--- Task objective ---
Look for the word "pixels" in the entries and copy each line where it appears.

--- Data excerpts ---
-=-=-
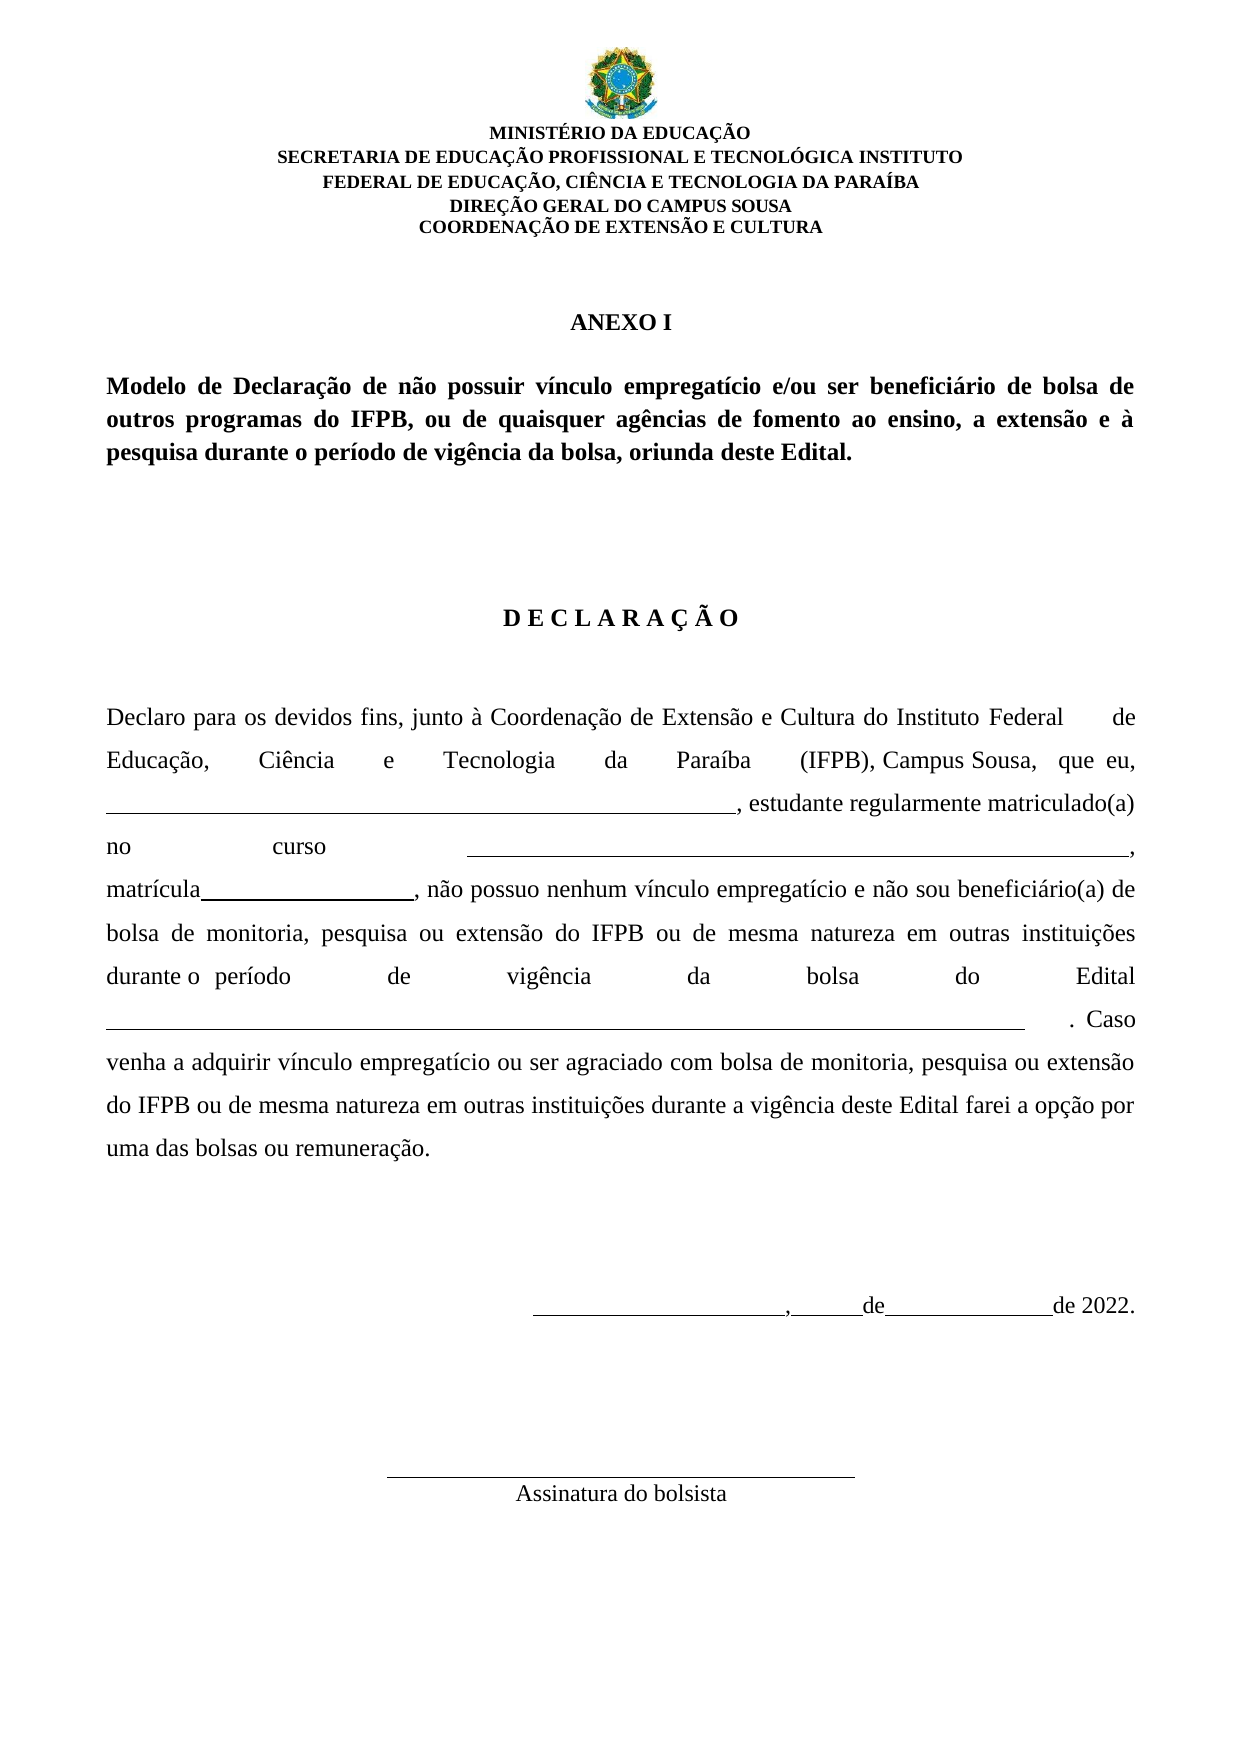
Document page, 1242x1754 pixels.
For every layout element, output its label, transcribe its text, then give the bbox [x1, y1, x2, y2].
-=-=-
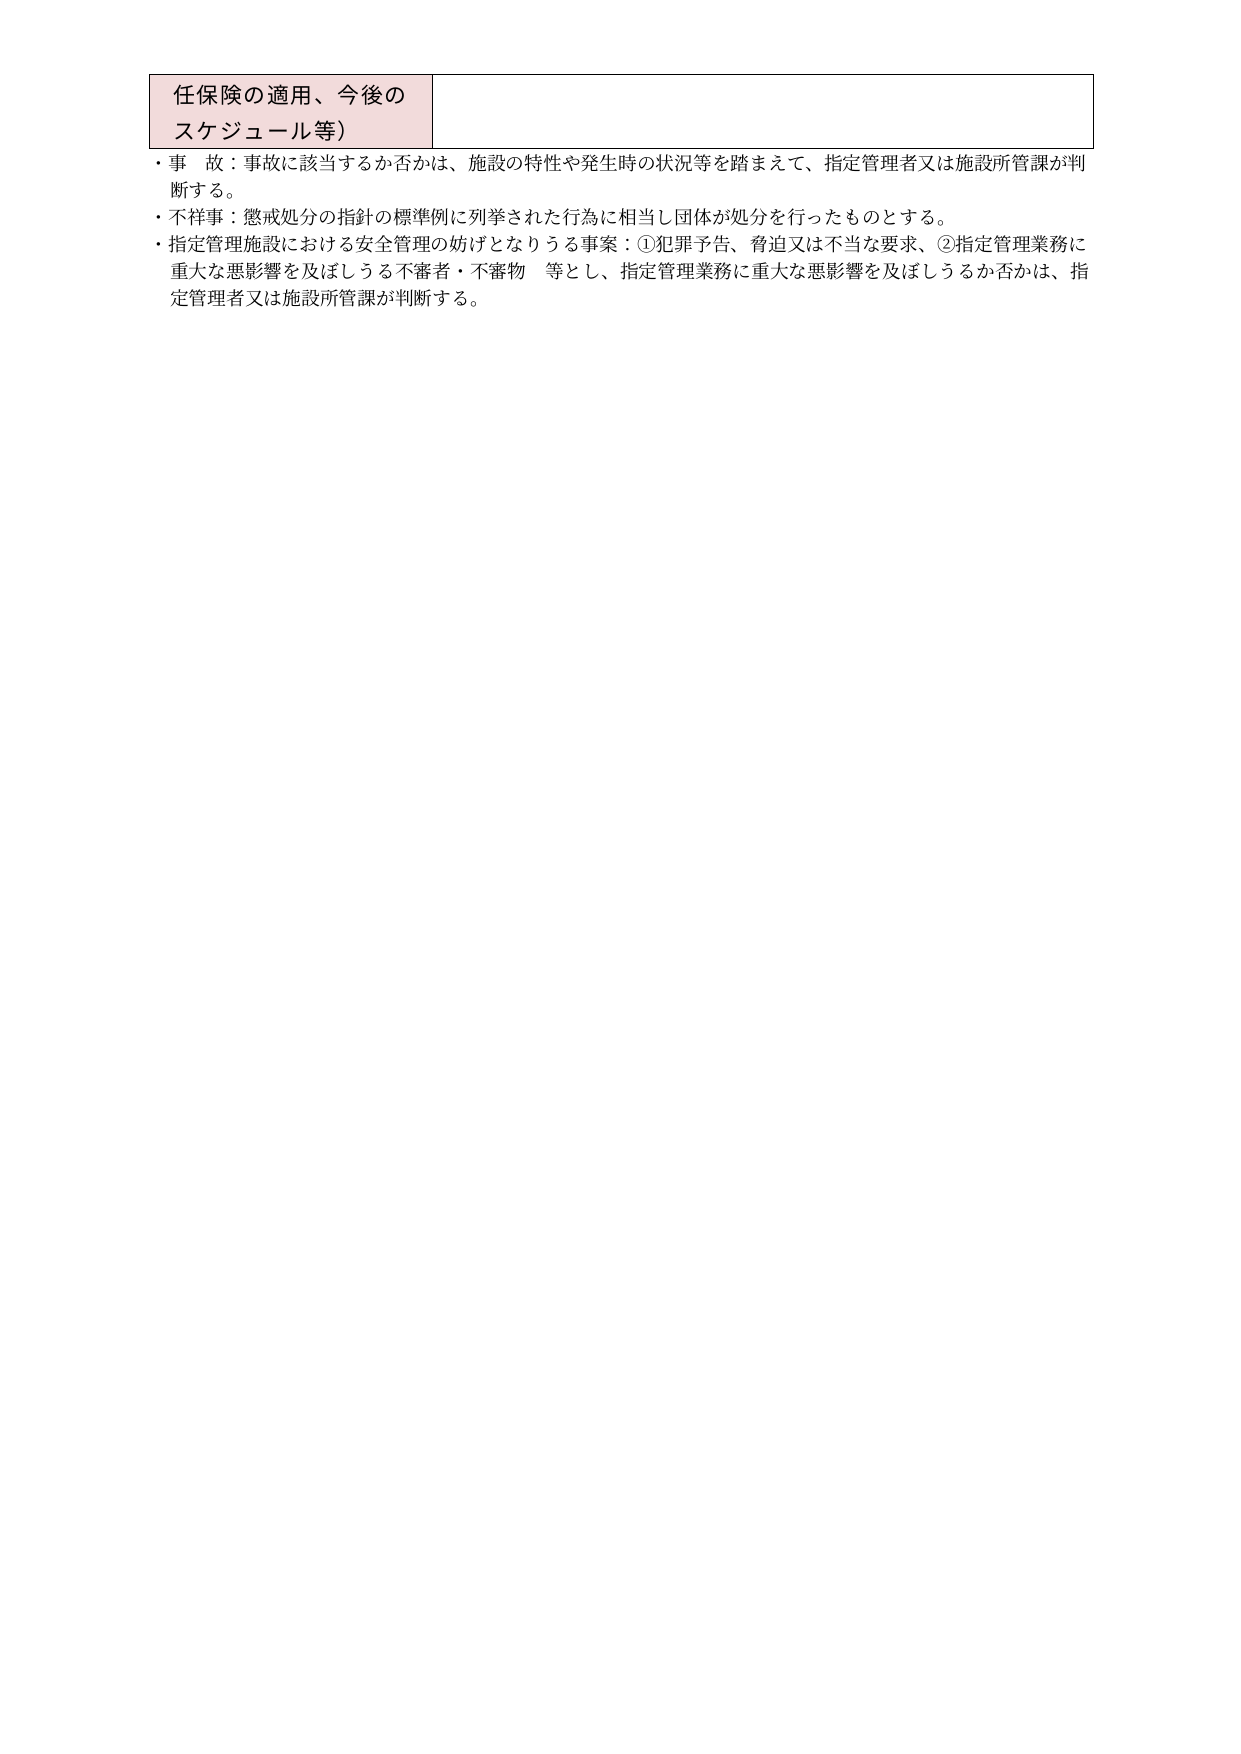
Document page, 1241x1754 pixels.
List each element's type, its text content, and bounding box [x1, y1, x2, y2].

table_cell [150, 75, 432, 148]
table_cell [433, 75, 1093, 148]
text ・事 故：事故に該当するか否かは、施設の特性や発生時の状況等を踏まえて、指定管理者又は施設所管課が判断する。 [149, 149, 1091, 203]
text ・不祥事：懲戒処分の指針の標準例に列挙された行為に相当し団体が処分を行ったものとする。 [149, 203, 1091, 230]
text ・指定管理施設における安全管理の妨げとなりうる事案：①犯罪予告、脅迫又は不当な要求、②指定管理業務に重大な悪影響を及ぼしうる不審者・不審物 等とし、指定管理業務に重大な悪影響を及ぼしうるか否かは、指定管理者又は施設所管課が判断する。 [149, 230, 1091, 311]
-=-=-
--- Your solution ---
Document page, 1242x1754 pixels.
Document page, 1241x1754 pixels.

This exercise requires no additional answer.